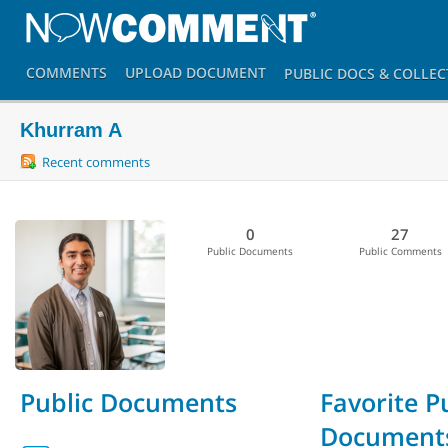
COMMENTS
UPLOAD
DOCUMENT
PUBLIC DOCS
& COLLEC
Khurram A
Recent comments
0
27
Public Documents
Public Comments
Public Documents
Favorite P
Document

- **Your goal**
Every entry above should be returned exactly, with no images included.

- **Problem solution**
COMMENTS
UPLOAD
DOCUMENT
PUBLIC DOCS
& COLLEC
Khurram A
Recent comments
0
27
Public Documents
Public Comments
Public Documents
Favorite P
Document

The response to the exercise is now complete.